U.S., European Standards

Levels of compensation closer to U.S. and European standards were expected at Nissan, said Koji Endo, an analyst at Advanced Research Japan in Tokyo.

Ghosn also heads Renault and earned 1.2 million euros ($1.5 million) in salary in 2009 from the Boulogne Billancourt, France-based automaker, according to the company.

“What Mr. Ghosn makes by running the alliance of that size is in the middle rank under global standards,” Maurice Levy, president of the French Association of Private Companies, said in a phone interview. “If he had taken the job offer at Ford, he could have earned much more.”

Since Ghosn joined Nissan in 1999, the company’s stock has gained 46 percent, while the Nikkei 225 stock Average has declined 37 percent.
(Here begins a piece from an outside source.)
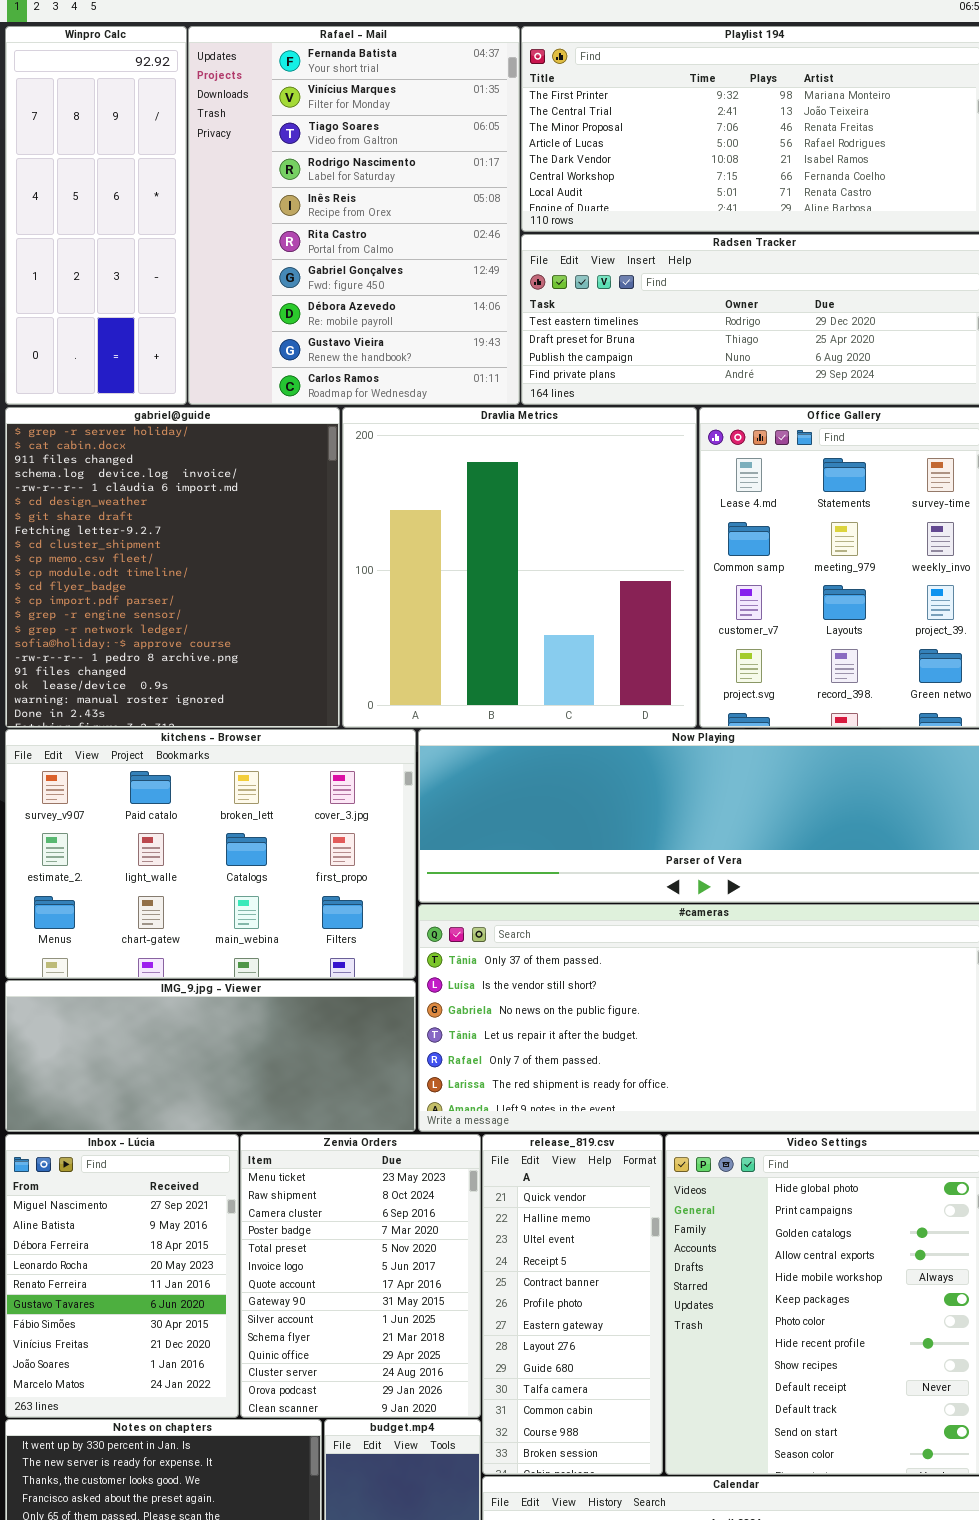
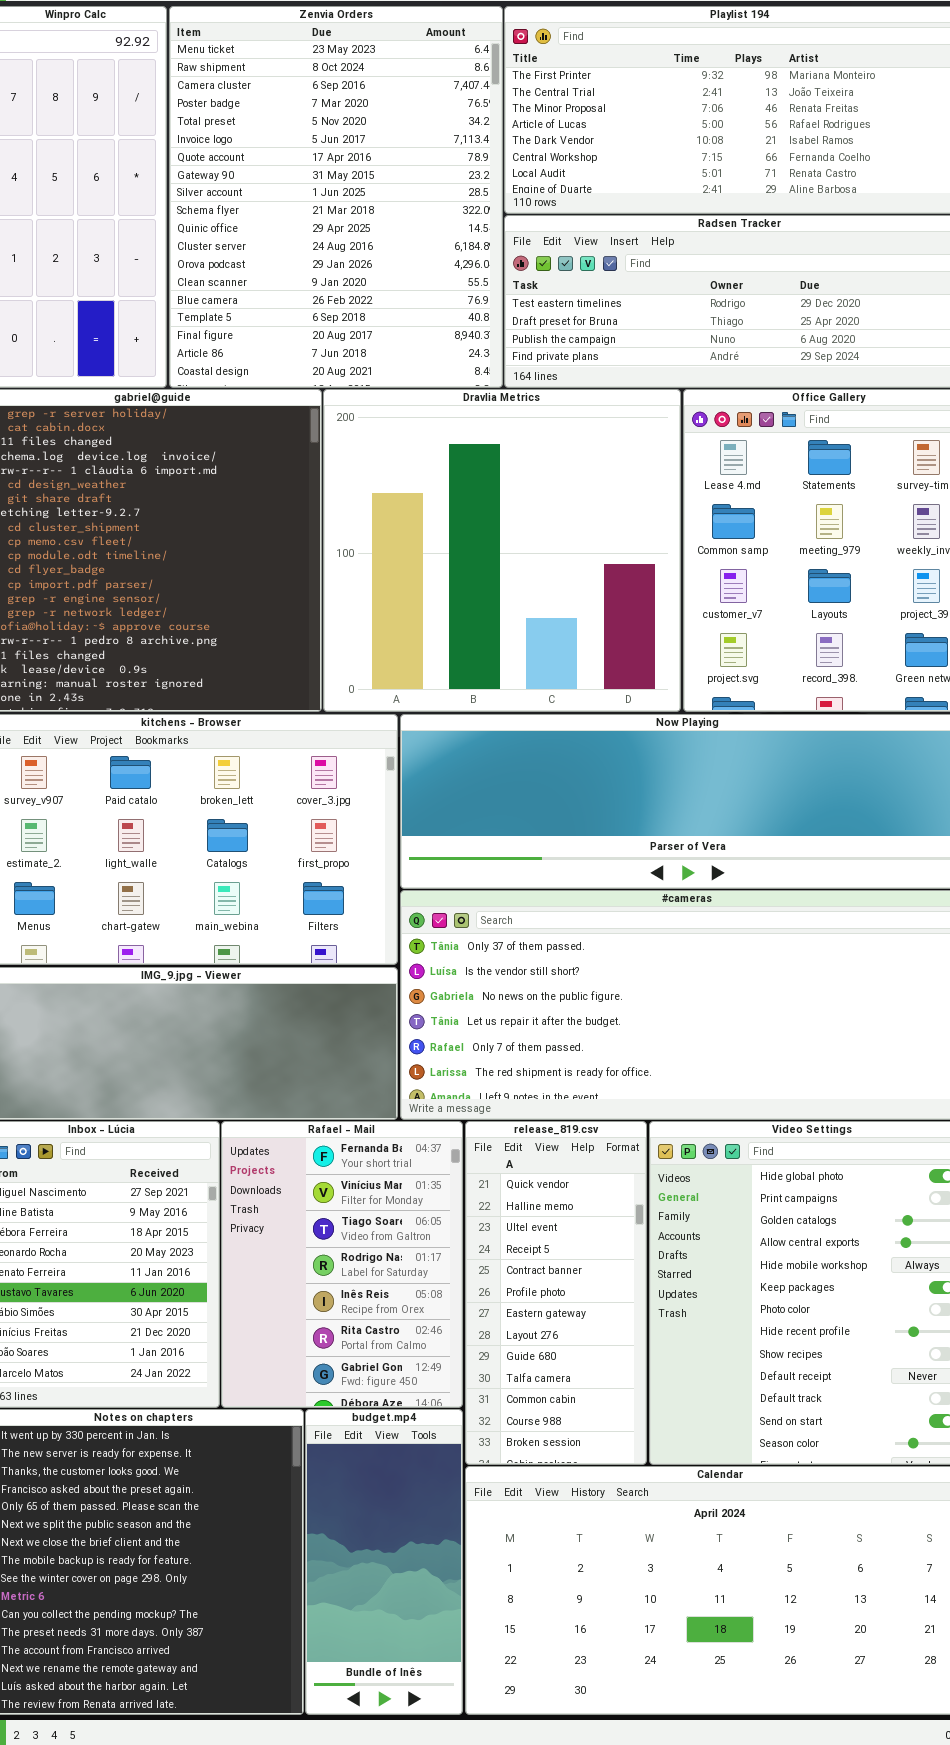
Rafael - Mail: [188,26,520,405] -> [221,1121,463,1408], moved, resized
Zenvia Orders: [240,1134,481,1418] -> [169,6,503,388], moved, resized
Toyota fell 4.5 percent in the same period, while Honda gained 2 percent.

Nissan fell 1.8 percent to 666 yen in Tokyo trading today.

Ghosn’s ‘Miracle’

While Nissan’s executive compensation exceeds that of Toyota and Honda, its profit for the fiscal year lagged behind the company’s two biggest Japanese rivals.

Nissan’s net income in the 12 months ended March 31 was 42.4 billion yen, compared with 209.5 billion yen at Toyota and 268.4 billion at Honda. Nissan’s rapid recovery from a loss a year earlier may be a factor in deciding pay, according to Satoru Takada, an analyst at TIW Inc. in Tokyo.

Ghosn has turned down offers from Ford to take a top job at the U.S. automaker, Bloomberg has reported, citing people familiar with the negotiations.

“If compensation is low you don’t get the talent,” Takaaki Nanjo, a 35-year-old shareholder from Tokyo, said at today’s meeting in Yokohama. “When I was younger, Nissan was a mess. Ghosn came in and built it back up. It was a miracle.”